In NDC, the non-linearity has already been accounted for; the relationship between Zndc and depth is linear.

So:

Yes, that should suffice. Except that uMinDepthStep should be twice that value, because Zndc ranges from -1 to +1 while the depth ranges from 0 to 1.

If there are other rounding errors involved, the value may need to be larger. The best thing to do is to test it, finding the value for which depth-fighting disappears.

Phew. You should see the scribblings on my desk. I was beginning to lose faith. :wink:

It does not seem to be that simple. I did a few test. Even with high floating point precision 1/2^24 does nothing and times 2 neither. Times 10 is enough to push the texture to the front. However the effect heavily depends on the near/far values and also on the position of quad inside the frustum.

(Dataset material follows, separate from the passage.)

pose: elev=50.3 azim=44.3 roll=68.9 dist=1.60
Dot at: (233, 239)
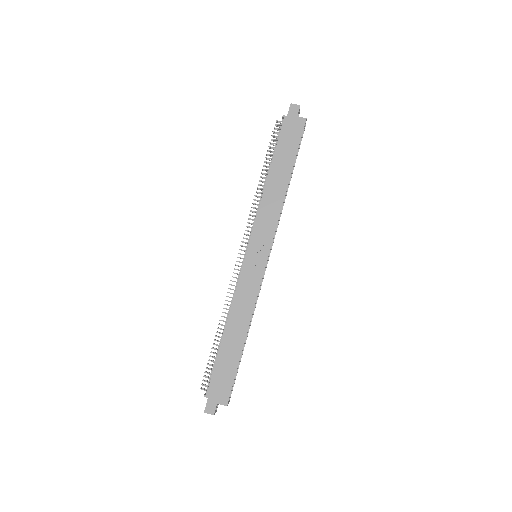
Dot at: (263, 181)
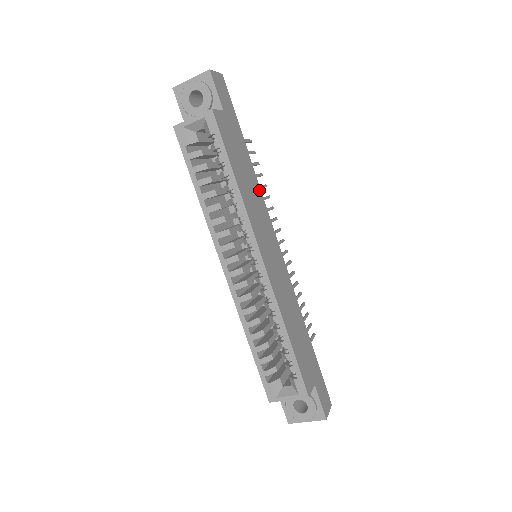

If i make the frustum longer or move the quad outside of the high res area, the textures start to fight again. There clearly seems to be a scaling factor that needs to be handled.

With a 24-bit depth buffer, the precision of the intermediate results will be as much of an issue as the depth buffer resolution; single-precision floating point only has a 24-bit significand.

The absolute error in a floating-point value increases with magnitude, so you may need to scale the offset by gl_Position.w again (effectively re-introducing the Z2 term from the eye-space equation) to account for this.

Or it may be better to determine the relationship empirically; experiment to find the required offset for various Z values and fit a curve to them.

For a fixed offset, folding it into the projection matrix may improve accuracy compared to applying it afterwards.